I spent an enjoyable week in Brasilia while Janet attended the Society for Conservation Biology meetings. It was a special pleasure to run into Eduardo Eizirik, a former student who appears to be doing extremely well in Porto Alegre. Brasilia itself was interesting. There is a political crisis underway, and I was struck by the observation that Brazil still has real news on television. Brasilia has a large middle class. We shopped at a huge store called the Extra Hipermercado which rivals anything that Wal-Mart has come up with (I note that Vitoria, where I am now, has a genuine Wal-Mart Superstore). Brasilia is a city, like Houston or Miami, made for the automobile, but the main roads have no overpasses and few lights, so it is easy to get stuck going in the opposite direction and most turns get made at the numerous rotaries or "retornos." With the exception of one major detour due to a traffic accident I enjoyed tooling around in our rented red Fiat and ended up putting almost 500 kilometers on the car without leaving the city.

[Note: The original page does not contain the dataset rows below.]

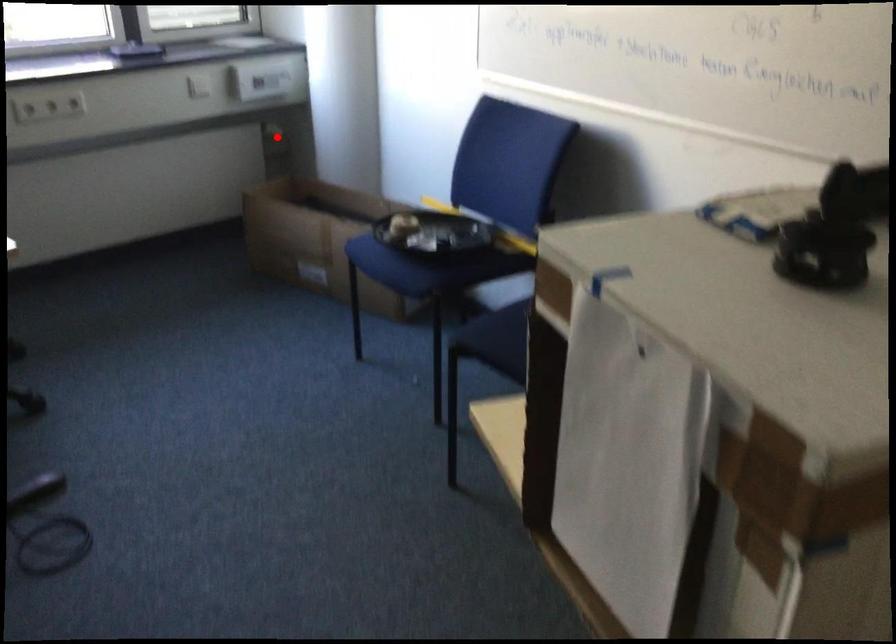
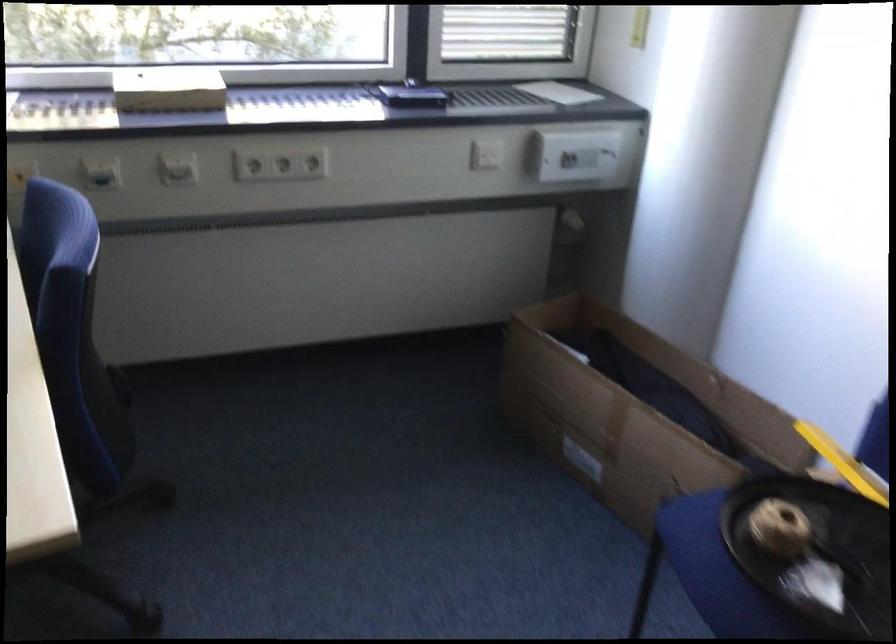
The point at the highlighted location is marked in the first image. Where is the corresponding point in the second image?

(570, 225)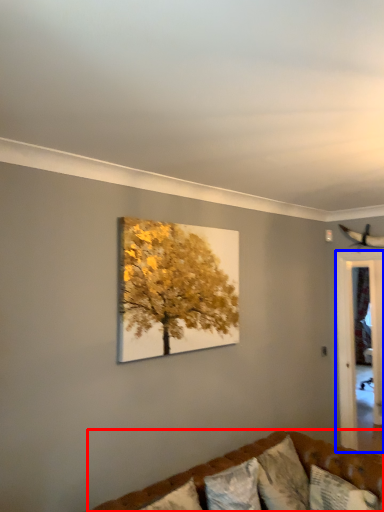
Question: Which object appears closest to the camera in this image, studio couch (highlighted by a red box) or glass door (highlighted by a blue box)?

Choices:
 (A) studio couch
 (B) glass door

Answer: (A)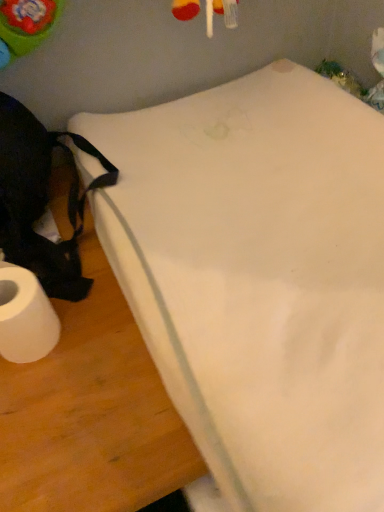
Question: Does white foam mattress at lower left appear on the right side of white matte toilet paper at lower left?

Choices:
 (A) no
 (B) yes

Answer: (B)

Question: Is white foam mattress at lower left outside white matte toilet paper at lower left?

Choices:
 (A) no
 (B) yes

Answer: (B)

Question: Is white foam mattress at lower left facing towards white matte toilet paper at lower left?

Choices:
 (A) yes
 (B) no

Answer: (B)

Question: From a real-world perspective, is white foam mattress at lower left on top of white matte toilet paper at lower left?

Choices:
 (A) yes
 (B) no

Answer: (A)

Question: From the image's perspective, is white foam mattress at lower left beneath white matte toilet paper at lower left?

Choices:
 (A) no
 (B) yes

Answer: (A)

Question: Is white foam mattress at lower left in front of white matte toilet paper at lower left?

Choices:
 (A) yes
 (B) no

Answer: (A)

Question: Is white matte toilet paper at lower left looking in the opposite direction of white foam mattress at lower left?

Choices:
 (A) yes
 (B) no

Answer: (B)

Question: Does white matte toilet paper at lower left have a lesser width compared to white foam mattress at lower left?

Choices:
 (A) yes
 (B) no

Answer: (A)

Question: Is white foam mattress at lower left inside white matte toilet paper at lower left?

Choices:
 (A) no
 (B) yes

Answer: (A)

Question: Can you confirm if white matte toilet paper at lower left is positioned to the right of white foam mattress at lower left?

Choices:
 (A) no
 (B) yes

Answer: (A)

Question: Considering the relative sizes of white matte toilet paper at lower left and white foam mattress at lower left in the image provided, is white matte toilet paper at lower left smaller than white foam mattress at lower left?

Choices:
 (A) yes
 (B) no

Answer: (A)

Question: Is white matte toilet paper at lower left facing towards white foam mattress at lower left?

Choices:
 (A) yes
 (B) no

Answer: (B)

Question: Is point (23, 346) positioned closer to the camera than point (193, 382)?

Choices:
 (A) farther
 (B) closer

Answer: (A)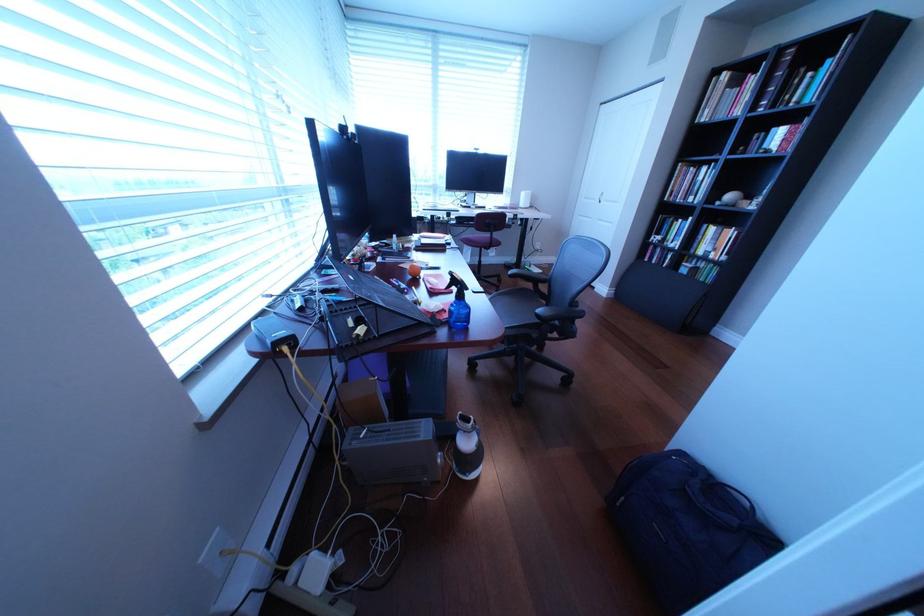
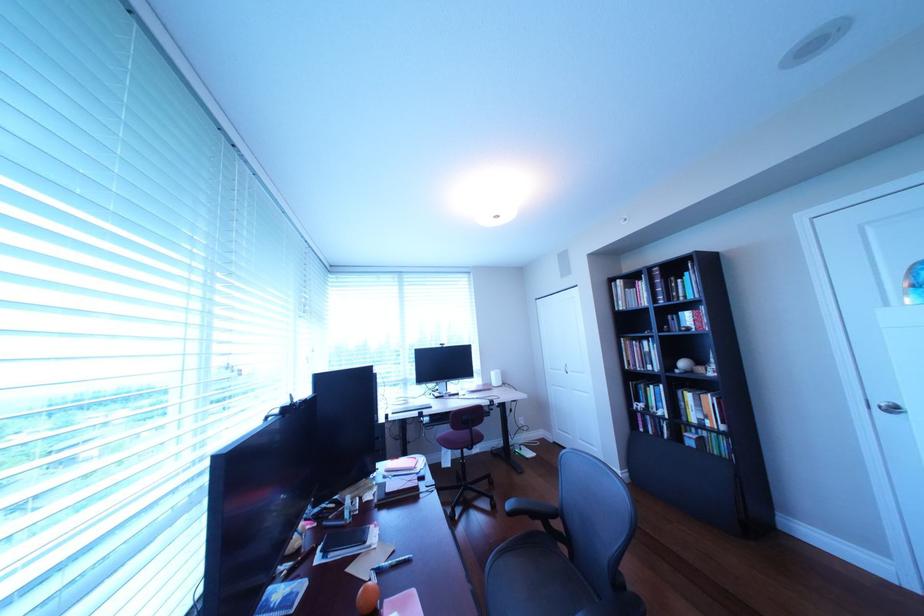
Question: How did the camera likely rotate?

Choices:
 (A) Left
 (B) Right
 (C) Up
 (D) Down

Answer: (C)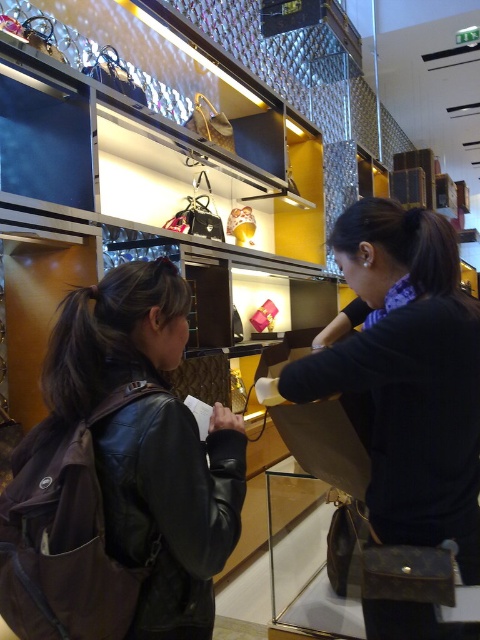
Question: Which of the following is the closest to the observer?

Choices:
 (A) leather jacket at center
 (B) black leather jacket at lower left

Answer: (B)

Question: Is black leather jacket at lower left behind leather jacket at center?

Choices:
 (A) no
 (B) yes

Answer: (A)

Question: Is black leather jacket at lower left positioned behind leather jacket at center?

Choices:
 (A) no
 (B) yes

Answer: (A)

Question: Does black leather jacket at lower left appear on the left side of leather jacket at center?

Choices:
 (A) no
 (B) yes

Answer: (B)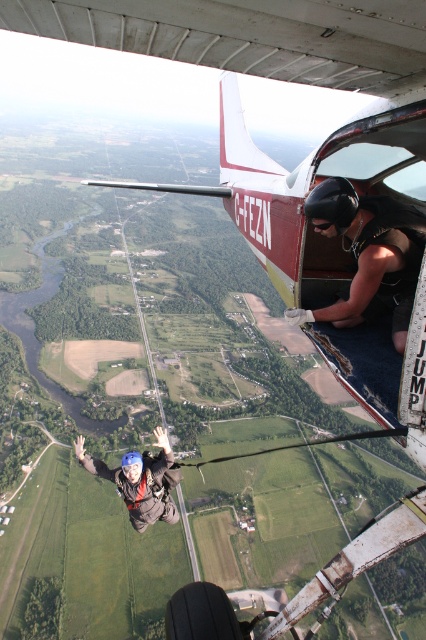
Looking at this image, does black matte helmet at upper right appear on the left side of blue helmeted skydiver at center?

No, black matte helmet at upper right is not to the left of blue helmeted skydiver at center.

This screenshot has height=640, width=426. In order to click on black matte helmet at upper right in this screenshot , I will do `click(368, 256)`.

I loved the weather in Brasilia, which is much like California this time of year (warm and dry during the day but cool at night), especially in comparison to the weather in Recife last year, where it rained most of every day the week that I was there. I was also fascinated by the southern tropical skies. The sun moved from right to left across the sky during the day and was well to our north at noon. Although it was actually less directly overhead at noon than the sun is now in Maryland, it shot up quickly in the morning and met the horizon directly in the evening. The full moon, in contrast, passed almost directly overhead, just a little to our south. Our friend and host David Oren took me out one night and pointed out the Southern Cross, which I had never seen before.